→ PROBLEM REQUIREMENTS: Quote the lines of the records below word for word, leaving out the pictures.

-- MATERIALS PROVIDED follows --

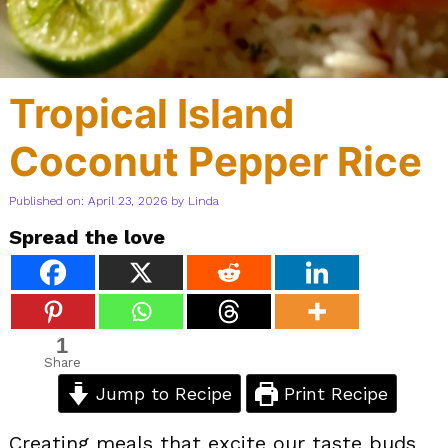
Tropical Island
Coconut Pepper Rice
Published on: April 23, 2026
by
Linda
Spread the love
1
Share
Jump to Recipe
Print Recipe
Creating meals that excite our taste buds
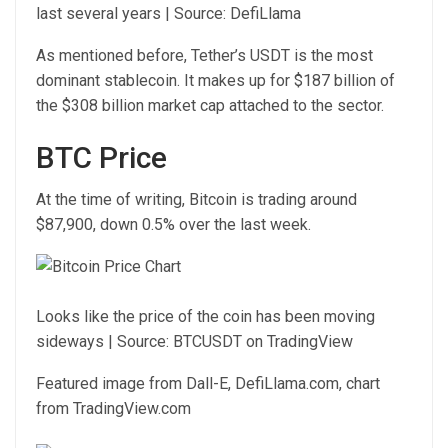
last several years | Source: DefiLlama
As mentioned before, Tether’s USDT is the most
dominant stablecoin. It makes up for $187 billion of
the $308 billion market cap attached to the sector.
BTC Price
At the time of writing, Bitcoin is trading around
$87,900, down 0.5% over the last week.
Looks like the price of the coin has been moving
sideways | Source: BTCUSDT on TradingView
Featured image from Dall-E, DefiLlama.com, chart
from TradingView.com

-- MATERIALS PROVIDED concluded --

→ RESULT OF THE EXERCISE:
Tropical Island
Coconut Pepper Rice
Published on: April 23, 2026
by
Linda
Spread the love
1
Share
Jump to Recipe
Print Recipe
Creating meals that excite our taste buds
last several years | Source: DefiLlama
As mentioned before, Tether’s USDT is the most
dominant stablecoin. It makes up for $187 billion of
the $308 billion market cap attached to the sector.
BTC Price
At the time of writing, Bitcoin is trading around
$87,900, down 0.5% over the last week.
Looks like the price of the coin has been moving
sideways | Source: BTCUSDT on TradingView
Featured image from Dall-E, DefiLlama.com, chart
from TradingView.com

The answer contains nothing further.